***Le principe du vote ne s’oppose pas au principe de transparence
Le milieu du cinéma a été secoué par une déclaration étonnante de Ghita El Khayat, nouvelle présidente de la Commission du Fonds d’Aide au Cinéma, lors de son entretien avec Bilal Marmid sur Medi1TV.
Plusieurs cinéastes ont pris attache avec LE COLLIMATEUR pour évoquer, selon eux, le propos malencontreux de Ghita El Khayat.
Nous avons visionné cette vidéo. À un moment, Bilal Marmid questionne la psychiatre, anthropologue et écrivaine sur la méthodologie de travail qui sera adoptée par la commission.
Mais l’entretien a dérivé en opposant le « principe du vote »… venant après que 11 membres eurent épuisé les débats et délibéré… au « principe de clarté et de transparence ».
Cette opposition n’est pas justifiée. Des interlocuteurs nous ont aussi précisé que dans cette commission… le « vote secret » ne peut avoir lieu car chaque membre sait ce que pense son collègue sur tel ou tel projet. Chacun défend publiquement son point de vue, parfois avec vigueur ! En plus on est dans le domaine du « jugement » de l’art et c’est un champ où personne ne détient la vérité !
Le vote est donc incontournable lorsque les membres n’arrivent pas à dégager un consensus sur un projet.
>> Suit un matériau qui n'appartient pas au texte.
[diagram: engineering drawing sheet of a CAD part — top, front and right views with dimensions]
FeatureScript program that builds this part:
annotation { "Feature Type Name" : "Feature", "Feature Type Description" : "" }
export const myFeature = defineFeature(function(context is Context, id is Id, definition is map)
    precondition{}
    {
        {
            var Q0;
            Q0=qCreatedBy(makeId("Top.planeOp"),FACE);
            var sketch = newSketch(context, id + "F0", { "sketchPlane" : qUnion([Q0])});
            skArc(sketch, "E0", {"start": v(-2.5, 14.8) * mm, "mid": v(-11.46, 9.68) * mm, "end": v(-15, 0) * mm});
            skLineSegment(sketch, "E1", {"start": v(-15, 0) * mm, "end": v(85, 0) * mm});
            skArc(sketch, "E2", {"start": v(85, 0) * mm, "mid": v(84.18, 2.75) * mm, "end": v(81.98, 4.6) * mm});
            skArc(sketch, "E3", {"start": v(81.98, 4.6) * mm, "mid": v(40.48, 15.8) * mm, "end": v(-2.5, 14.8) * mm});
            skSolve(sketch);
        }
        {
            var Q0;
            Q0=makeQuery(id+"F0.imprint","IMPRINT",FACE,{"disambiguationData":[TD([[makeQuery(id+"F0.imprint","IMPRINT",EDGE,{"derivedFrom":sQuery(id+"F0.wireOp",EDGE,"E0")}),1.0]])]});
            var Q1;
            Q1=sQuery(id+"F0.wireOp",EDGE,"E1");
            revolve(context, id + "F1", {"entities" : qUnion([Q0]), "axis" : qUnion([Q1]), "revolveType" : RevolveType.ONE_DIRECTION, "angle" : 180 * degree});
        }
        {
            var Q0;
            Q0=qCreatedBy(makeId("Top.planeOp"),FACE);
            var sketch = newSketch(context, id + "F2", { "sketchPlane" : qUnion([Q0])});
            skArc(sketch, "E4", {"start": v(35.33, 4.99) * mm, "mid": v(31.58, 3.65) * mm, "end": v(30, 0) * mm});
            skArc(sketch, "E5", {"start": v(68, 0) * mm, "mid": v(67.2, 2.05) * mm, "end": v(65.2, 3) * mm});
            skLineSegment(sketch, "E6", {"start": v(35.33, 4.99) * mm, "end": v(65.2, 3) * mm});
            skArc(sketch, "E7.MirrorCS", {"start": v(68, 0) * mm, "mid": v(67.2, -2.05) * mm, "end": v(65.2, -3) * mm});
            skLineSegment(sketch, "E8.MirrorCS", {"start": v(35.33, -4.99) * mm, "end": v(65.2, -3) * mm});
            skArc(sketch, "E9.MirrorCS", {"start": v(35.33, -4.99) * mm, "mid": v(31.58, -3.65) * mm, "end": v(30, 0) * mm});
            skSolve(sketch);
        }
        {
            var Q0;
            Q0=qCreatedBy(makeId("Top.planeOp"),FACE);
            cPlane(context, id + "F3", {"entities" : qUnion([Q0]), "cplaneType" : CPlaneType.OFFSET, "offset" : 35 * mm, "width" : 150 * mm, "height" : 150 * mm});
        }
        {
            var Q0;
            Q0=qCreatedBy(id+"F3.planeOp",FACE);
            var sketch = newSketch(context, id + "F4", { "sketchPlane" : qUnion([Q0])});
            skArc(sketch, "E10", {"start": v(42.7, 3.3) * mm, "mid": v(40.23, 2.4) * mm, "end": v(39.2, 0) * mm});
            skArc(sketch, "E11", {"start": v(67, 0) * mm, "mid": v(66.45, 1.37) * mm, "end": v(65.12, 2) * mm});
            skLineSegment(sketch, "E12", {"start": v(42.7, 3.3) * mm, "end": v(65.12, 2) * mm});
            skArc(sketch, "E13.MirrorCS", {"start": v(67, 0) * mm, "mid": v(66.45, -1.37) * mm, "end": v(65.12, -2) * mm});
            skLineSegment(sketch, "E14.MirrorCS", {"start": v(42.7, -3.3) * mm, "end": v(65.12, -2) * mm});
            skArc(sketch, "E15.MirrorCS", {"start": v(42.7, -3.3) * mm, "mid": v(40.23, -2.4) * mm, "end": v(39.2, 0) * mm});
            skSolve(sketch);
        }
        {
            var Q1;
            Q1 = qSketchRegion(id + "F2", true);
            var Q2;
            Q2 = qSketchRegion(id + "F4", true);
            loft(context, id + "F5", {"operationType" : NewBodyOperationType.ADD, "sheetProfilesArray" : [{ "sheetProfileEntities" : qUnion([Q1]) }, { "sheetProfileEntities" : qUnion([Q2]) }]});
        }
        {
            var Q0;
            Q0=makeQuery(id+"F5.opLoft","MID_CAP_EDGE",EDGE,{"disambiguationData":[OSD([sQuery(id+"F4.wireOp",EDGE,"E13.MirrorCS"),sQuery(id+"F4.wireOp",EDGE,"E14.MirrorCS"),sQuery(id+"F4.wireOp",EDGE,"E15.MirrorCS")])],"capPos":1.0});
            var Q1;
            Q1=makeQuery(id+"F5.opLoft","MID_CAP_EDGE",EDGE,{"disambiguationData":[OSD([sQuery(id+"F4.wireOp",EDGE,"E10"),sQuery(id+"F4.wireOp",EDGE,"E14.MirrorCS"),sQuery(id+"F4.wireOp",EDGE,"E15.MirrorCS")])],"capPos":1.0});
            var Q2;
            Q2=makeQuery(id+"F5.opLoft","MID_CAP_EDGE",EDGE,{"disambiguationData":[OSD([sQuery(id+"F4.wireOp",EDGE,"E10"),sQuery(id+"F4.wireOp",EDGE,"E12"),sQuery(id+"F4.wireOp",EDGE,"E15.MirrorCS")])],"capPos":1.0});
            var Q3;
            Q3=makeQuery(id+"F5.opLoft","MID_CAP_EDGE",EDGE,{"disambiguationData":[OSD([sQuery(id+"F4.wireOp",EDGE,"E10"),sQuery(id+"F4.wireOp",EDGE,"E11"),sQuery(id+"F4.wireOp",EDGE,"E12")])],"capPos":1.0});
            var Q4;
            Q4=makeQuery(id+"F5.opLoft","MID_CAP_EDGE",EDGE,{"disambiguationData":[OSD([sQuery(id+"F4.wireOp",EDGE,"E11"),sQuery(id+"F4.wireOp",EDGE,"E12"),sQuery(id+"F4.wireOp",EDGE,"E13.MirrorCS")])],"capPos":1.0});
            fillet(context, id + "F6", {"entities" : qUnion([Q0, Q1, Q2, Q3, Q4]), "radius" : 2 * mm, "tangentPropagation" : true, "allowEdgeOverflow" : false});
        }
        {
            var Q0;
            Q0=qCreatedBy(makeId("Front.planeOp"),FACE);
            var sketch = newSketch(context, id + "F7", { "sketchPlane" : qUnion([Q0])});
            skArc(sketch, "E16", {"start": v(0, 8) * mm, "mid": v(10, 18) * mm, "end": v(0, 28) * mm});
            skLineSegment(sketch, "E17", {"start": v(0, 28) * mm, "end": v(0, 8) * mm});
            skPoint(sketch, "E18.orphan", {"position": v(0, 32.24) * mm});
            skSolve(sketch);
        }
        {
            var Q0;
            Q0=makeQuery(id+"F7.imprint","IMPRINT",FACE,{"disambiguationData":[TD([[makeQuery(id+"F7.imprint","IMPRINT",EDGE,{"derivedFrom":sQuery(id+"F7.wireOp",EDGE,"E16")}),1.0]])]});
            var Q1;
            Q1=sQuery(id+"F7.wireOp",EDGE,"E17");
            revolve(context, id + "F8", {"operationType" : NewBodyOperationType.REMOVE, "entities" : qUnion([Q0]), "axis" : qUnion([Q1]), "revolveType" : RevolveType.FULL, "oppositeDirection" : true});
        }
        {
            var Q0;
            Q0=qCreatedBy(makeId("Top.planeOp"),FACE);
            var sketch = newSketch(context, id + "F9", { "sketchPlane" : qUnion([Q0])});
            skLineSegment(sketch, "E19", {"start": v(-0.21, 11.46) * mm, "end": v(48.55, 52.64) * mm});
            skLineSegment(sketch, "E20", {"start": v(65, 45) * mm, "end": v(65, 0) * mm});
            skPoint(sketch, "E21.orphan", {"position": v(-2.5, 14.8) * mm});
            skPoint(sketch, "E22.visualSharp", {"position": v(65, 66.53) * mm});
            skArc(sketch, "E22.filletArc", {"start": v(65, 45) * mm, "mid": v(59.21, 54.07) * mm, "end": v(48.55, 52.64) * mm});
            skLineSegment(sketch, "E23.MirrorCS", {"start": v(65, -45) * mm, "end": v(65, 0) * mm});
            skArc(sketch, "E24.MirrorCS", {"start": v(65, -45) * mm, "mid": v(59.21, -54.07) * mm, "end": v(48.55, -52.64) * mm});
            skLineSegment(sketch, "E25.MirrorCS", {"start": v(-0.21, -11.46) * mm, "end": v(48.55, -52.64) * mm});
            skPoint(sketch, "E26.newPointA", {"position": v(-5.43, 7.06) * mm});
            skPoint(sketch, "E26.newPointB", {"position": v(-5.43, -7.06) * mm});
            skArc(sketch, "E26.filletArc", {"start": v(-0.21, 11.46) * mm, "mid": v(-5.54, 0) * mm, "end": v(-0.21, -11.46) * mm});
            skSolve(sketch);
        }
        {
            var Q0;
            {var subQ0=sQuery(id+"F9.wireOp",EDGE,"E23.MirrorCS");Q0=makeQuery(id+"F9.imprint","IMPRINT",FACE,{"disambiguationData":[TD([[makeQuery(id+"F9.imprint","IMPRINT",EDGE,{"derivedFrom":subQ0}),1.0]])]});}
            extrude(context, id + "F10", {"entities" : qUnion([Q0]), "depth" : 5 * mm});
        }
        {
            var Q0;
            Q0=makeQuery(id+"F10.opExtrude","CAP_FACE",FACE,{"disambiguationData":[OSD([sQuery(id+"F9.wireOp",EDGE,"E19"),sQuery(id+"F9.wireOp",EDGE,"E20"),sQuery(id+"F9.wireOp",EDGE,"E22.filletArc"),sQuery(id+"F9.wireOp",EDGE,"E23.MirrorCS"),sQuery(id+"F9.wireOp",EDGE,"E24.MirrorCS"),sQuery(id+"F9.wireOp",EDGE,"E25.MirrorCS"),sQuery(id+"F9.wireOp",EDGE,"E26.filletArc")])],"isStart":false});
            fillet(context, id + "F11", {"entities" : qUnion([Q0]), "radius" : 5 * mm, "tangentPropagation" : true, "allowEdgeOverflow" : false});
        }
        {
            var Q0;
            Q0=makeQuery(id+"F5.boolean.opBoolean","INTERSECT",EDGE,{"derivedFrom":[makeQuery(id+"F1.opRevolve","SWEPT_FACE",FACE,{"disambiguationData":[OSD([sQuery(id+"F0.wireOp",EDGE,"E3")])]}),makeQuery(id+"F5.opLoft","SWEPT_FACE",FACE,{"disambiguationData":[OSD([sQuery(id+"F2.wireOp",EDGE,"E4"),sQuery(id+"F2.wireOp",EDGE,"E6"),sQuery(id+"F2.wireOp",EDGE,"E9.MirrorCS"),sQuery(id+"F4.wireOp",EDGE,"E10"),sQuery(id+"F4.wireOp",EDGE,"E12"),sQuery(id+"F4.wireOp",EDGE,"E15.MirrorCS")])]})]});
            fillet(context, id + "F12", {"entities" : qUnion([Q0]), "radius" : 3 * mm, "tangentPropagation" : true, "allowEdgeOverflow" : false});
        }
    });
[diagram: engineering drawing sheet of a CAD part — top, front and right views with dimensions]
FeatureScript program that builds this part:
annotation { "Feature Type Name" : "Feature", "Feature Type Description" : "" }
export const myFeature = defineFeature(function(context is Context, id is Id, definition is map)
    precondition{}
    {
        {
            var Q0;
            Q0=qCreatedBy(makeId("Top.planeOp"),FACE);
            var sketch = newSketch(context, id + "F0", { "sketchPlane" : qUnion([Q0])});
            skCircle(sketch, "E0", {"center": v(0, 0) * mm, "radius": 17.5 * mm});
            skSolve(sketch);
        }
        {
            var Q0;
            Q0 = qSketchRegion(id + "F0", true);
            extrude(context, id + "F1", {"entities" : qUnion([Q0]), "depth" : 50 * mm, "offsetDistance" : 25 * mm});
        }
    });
Il faut faire émerger une majorité. Ce sont les règles basiques du débat démocratique !
Ghita El Khayat ne partage pas. Elle a déclaré que… lors de la seule session à laquelle elle a participé avec la précédente commission (après avoir remplacé Fatima Loukili en tant que présidente)… elle n’a pas du tout « approuvé » la « méthode du vote ».
Avant de citer ses propos, tenus face à Bilal Marmid, il faut rappeler que les « règles et méthodes de travail de la commission » sont fixées par l’arrêté conjoint du ministère de la Communication et des Finances N° 319.15 du 20 juin 2015.
Pour les professionnels du secteur, l’article 15 est clair:
« LES DÉCISIONS SONT PRISES À LA MAJORITÉ DES VOIX. EN CAS D’ÉGALITÉ DES VOIX, CELLE DU PRÉSIDENT EST PREPONDÉRANTE. »
***Un argument malencontreux
Ghita El Khayat a utilisé un mauvais argument pour justifier son rejet du principe du vote.
A partir de la 22ème minute de la vidéo, elle dit:
« Les votes qu’on a effectués lors de la précédente commission n’ont pas eu mon approbation. Pourquoi ? Parce que ce sont des votes imposés. Comme s’ils m’ont été imposés. Au-delà de ma volonté! MOI JE SAIS QUE CE PROJET NE DOIT PAS PASSER. ET IL EST PASSÉ !! (sic !) », regrette-elle !!!
Cette déclaration a été considérée comme maladroite par rapport à des décisions que Ghita El Khayat a validées par sa signature en qualité de présidente.
Comment la présidente « sait-elle » ou « peut-elle savoir » que ce projet doit passer et un autre ne doit pas passer ? Y aurait-il une autre instance parallèle d’évaluation des projets ? Et quels seraient les critères et sur quelles bases ?
Si la présidente « sait » à l’avance les projets qui « doivent » passer… pourquoi même une « commission »?
Ghita El Khayat souhaite-elle décider toute seule en se basant sur sa lecture personnelle des projets ? Dans ce cas, quid des discussions, des échanges et de la réflexion collective ? Une mise à l’écart des 10 autres membres ?
Rien dans le texte ne donne une « prépondérance » à la présidente pour juger, évaluer et trancher sur les contenus. La présidente est un membre de la commission. Sa voix compte double en cas d’égalité des voix.
C’est bien à dessein que les pouvoirs publics ont séparé les tâches et institué une commission… nommée par arrêté ministériel… afin de la protéger de toute influence.
Une commission maîtresse de ses décisions et responsable de ses choix de projets de films bien évidemment dans le cadre du respect des Constantes de la Nation.
D’ailleurs, la filmographie marocaine n’est que le résultat des décisions des différentes commissions dont chacune a travaillé selon sa sensibilité et sa vision… selon les profils de ses membres et la synergie établie entre eux. La pensée unique en matière d’art n’est pas de mise !
Certains professionnels du secteur estiment que Ghita EL Khayat a trop parlé. D’autres évoquent un « dérapage verbal » ! Cela ne contribue pas à la sérénité, ni à l’apaisement du climat tendu entre les différents intervenants et acteurs du monde du cinéma.